Lautresite, le jour, 19 juin 03




Carnets


d'une


occupation




Nicole est enseignante retraitée, elle milite dans le comité qui, il y a quelques jours, a décidé de soutenir la grève de la faim que des demandeurs d'asile Iraniens déboutés ont entamée dans une église du centre-ville de Bruxelles. Tous les jours, nous suivrons Nicole Mazy, une personne ordinaire qui a décidé de se mêler, comme d'autres le font à Calais par exemple, de "ce qui ne la regarde pas". Parole donc au comité.

Aujourd'hui, le récit du mercredi 18 juin, 13ème jour de grève de la faim.

 




Episode 3

Lorsque j'arrive aux Minimes, malgré ma question sur l'état de chacun, c'est eux qui veulent savoir comment je vais. Ils ne s'étendent pas sur leurs maux. D'une mimique, ils me renseignent ; c'est tout. Aujourd'hui, j'ai trouvé les deux plus résistants au bord de l'épuisement total. Les périodes où ils s'allongent et dorment se multiplient. Chaque corps, chaque visage, aujourd'hui parle de leur affaiblissement général.

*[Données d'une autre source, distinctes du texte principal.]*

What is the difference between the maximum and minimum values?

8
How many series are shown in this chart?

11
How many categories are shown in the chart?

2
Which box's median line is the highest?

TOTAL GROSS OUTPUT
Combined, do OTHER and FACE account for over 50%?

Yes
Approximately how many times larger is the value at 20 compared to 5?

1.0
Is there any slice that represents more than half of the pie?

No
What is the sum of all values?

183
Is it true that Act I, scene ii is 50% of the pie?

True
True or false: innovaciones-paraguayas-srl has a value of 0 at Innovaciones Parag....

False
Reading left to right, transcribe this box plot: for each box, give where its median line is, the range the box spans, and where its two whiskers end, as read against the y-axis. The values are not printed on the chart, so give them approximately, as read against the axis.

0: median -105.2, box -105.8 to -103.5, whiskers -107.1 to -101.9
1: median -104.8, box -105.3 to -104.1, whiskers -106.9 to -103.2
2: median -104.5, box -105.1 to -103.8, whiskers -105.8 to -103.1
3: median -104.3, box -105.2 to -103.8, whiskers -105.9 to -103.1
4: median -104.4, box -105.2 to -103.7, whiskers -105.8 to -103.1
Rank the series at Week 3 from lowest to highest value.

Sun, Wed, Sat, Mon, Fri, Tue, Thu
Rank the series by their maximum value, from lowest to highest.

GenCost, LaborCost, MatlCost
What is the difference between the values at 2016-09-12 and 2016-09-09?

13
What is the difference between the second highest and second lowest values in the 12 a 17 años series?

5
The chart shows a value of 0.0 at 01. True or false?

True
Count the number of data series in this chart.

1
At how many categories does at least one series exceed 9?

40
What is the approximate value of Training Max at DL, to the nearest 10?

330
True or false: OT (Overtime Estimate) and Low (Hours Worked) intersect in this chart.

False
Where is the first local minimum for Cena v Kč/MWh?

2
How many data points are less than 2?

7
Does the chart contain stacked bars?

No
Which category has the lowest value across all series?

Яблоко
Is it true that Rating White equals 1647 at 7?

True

L'aile droite et la chapelle des grévistes de la faim des Minimes sont des lieux animés. Les gens défilent constamment viennent manifester leur soutien. Beaucoup veulent aider et demandent comment faire. Parmi les grévistes, un jeune historien et un artiste aiment parcourir seuls les allées de l'église silencieuse, s'arrêter devant un détail, s'imprégner du lieu. La jeune femme enceinte a accepté de s'alimenter une fois par jour pour ne pas compromettre l'avenir de son bébé. Mais elle continue à partager la vie du groupe. Les pressions se sont faites de plus en plus fortes pour l'amener à prendre cette décision, même le ministre Mr. Michel s'y est mis.